# 3.3 Named Entity Recognition

In [1]:
import spacy
from spacy import displacy
from spacy import tokenizer
import re
nlp = spacy.load('en_core_web_sm')

In [2]:
google_text = "Google was founded on September 4, 1998, by computer scientists Larry Page and Sergey Brin while they were PhD students at Stanford University in California. Together they own about 14% of its publicly listed shares and control 56% of its stockholder voting power through super-voting stock. The company went public via an initial public offering (IPO) in 2004. In 2015, Google was reorganized as a wholly owned subsidiary of Alphabet Inc. Google is Alphabet's largest subsidiary and is a holding company for Alphabet's internet properties and interests. Sundar Pichai was appointed CEO of Google on October 24, 2015, replacing Larry Page, who became the CEO of Alphabet. On December 3, 2019, Pichai also became the CEO of Alphabet."
print(google_text)

Google was founded on September 4, 1998, by computer scientists Larry Page and Sergey Brin while they were PhD students at Stanford University in California. Together they own about 14% of its publicly listed shares and control 56% of its stockholder voting power through super-voting stock. The company went public via an initial public offering (IPO) in 2004. In 2015, Google was reorganized as a wholly owned subsidiary of Alphabet Inc. Google is Alphabet's largest subsidiary and is a holding company for Alphabet's internet properties and interests. Sundar Pichai was appointed CEO of Google on October 24, 2015, replacing Larry Page, who became the CEO of Alphabet. On December 3, 2019, Pichai also became the CEO of Alphabet.


In [3]:
spacy_doc = nlp(google_text)

In [None]:
# Print named entities and their labels
for word in spacy_doc.ents:
    print(word.text, word.label_)

Google ORG
September 4, 1998 DATE
Larry Page PERSON
Sergey Brin PERSON
PhD WORK_OF_ART
Stanford University ORG
California GPE
about 14% PERCENT
56% PERCENT
IPO ORG
2004 DATE
2015 DATE
Google ORG
Alphabet Inc. ORG
Alphabet ORG
Alphabet ORG
Sundar Pichai PERSON
Google ORG
October 24, 2015 DATE
Larry Page PERSON
Alphabet GPE
December 3, 2019 DATE
Pichai PERSON
Alphabet GPE


In [None]:
# Visualize named entities
displacy.render(spacy_doc,style="ent", jupyter=True)
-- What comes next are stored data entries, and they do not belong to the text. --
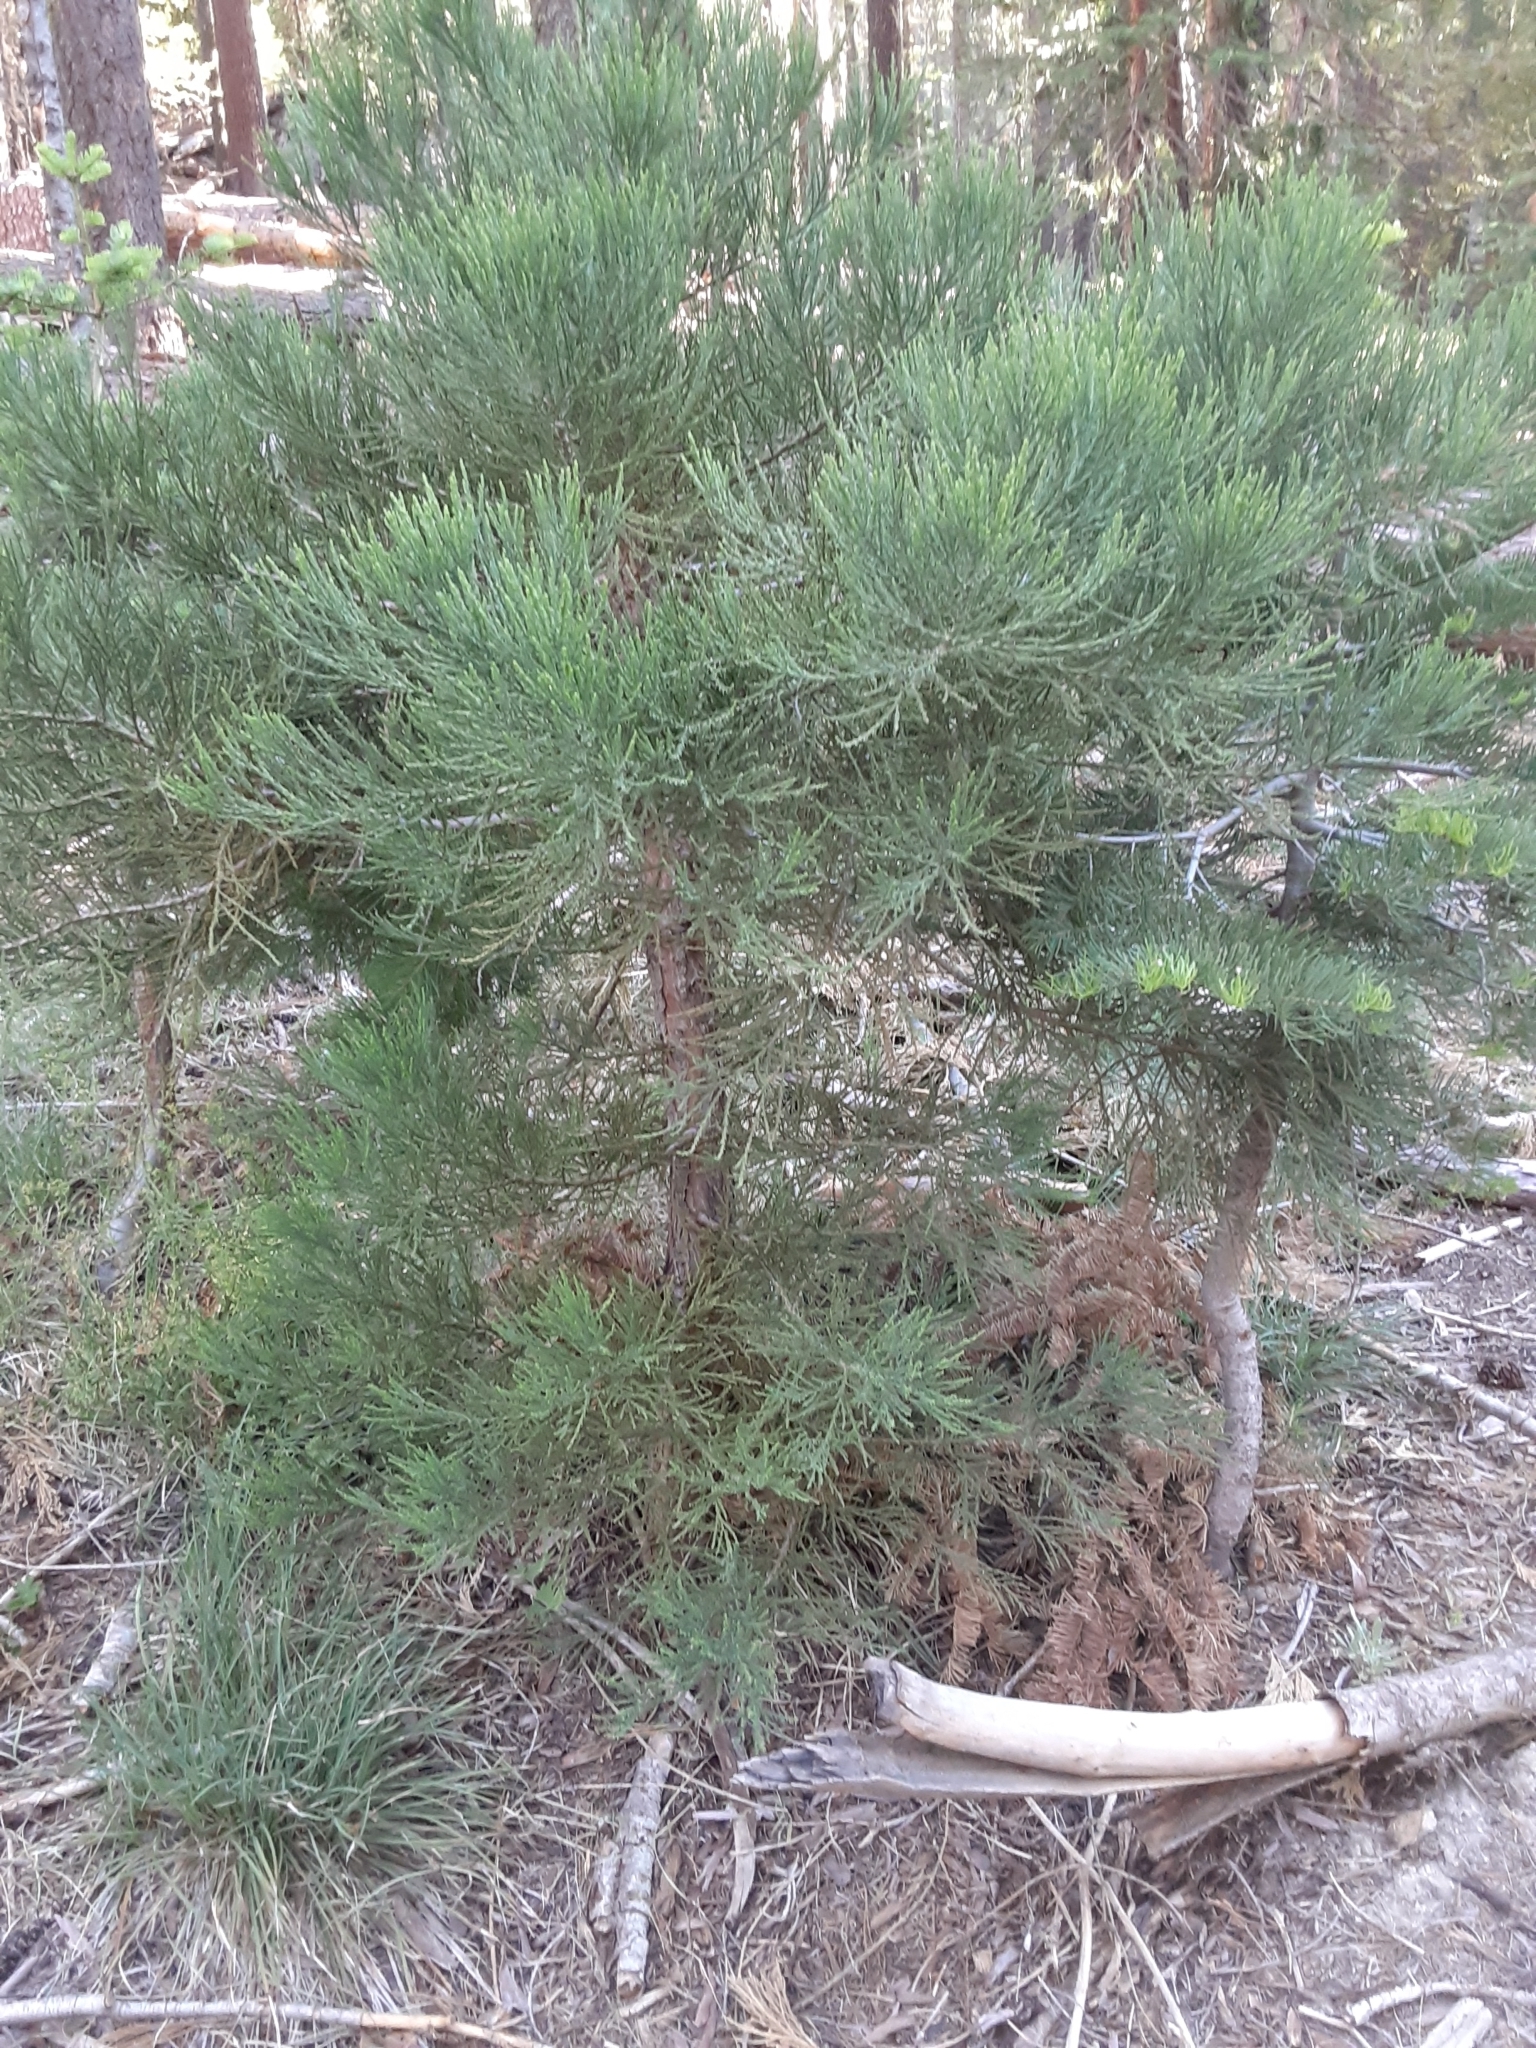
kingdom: Plantae
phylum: Tracheophyta
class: Pinopsida
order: Pinales
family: Cupressaceae
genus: Sequoiadendron
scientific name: Sequoiadendron giganteum
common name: Wellingtonia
**...let's see if cleaning our text up a little bit improves the tagging**

In [None]:
# Remove punctuation and convert to lowercase
google_text_clean = re.sub(r'[^\w\s]', '', google_text).lower() # remove punctuation and lowercase
print(google_text_clean)

google was founded on september 4 1998 by computer scientists larry page and sergey brin while they were phd students at stanford university in california together they own about 14 of its publicly listed shares and control 56 of its stockholder voting power through supervoting stock the company went public via an initial public offering ipo in 2004 in 2015 google was reorganized as a wholly owned subsidiary of alphabet inc google is alphabets largest subsidiary and is a holding company for alphabets internet properties and interests sundar pichai was appointed ceo of google on october 24 2015 replacing larry page who became the ceo of alphabet on december 3 2019 pichai also became the ceo of alphabet


In [7]:
spacy_doc_clean = nlp(google_text_clean)

In [8]:
for word in spacy_doc_clean.ents:
    print(word.text,word.label_)

google ORG
september 4 1998 DATE
stanford university ORG
california GPE
about 14 CARDINAL
56 CARDINAL
2004 DATE
2015 DATE
alphabet inc google ORG
google ORG
october 24 2015 DATE
larry PERSON
december 3 2019 DATE


In [None]:
# Visualize again after cleaning
displacy.render(spacy_doc_clean,style="ent",jupyter=True)

## Another Example

In [6]:
finance_text = "On March 20, 2021, the Federal Reserve announced a new interest rate policy. Jerome Powell emphasized that inflation might rise above 2% temporarily. Goldman Sachs responded with a revised forecast."

finance_doc = nlp(finance_text)
for ent in finance_doc.ents:
    print(ent.text, ent.label_)
    
displacy.render(finance_doc, style="ent", jupyter=True)

March 20, 2021 DATE
the Federal Reserve ORG
Jerome Powell PERSON
2% PERCENT
Goldman Sachs ORG


## What I Learned

- spaCy’s ents attribute extracts named entities like people, orgs, and dates.

- Cleaning text can make NER worse.

- displacy.render is a great way to visualize entities in a Jupyter.

- Always run NER before aggressive preprocessing.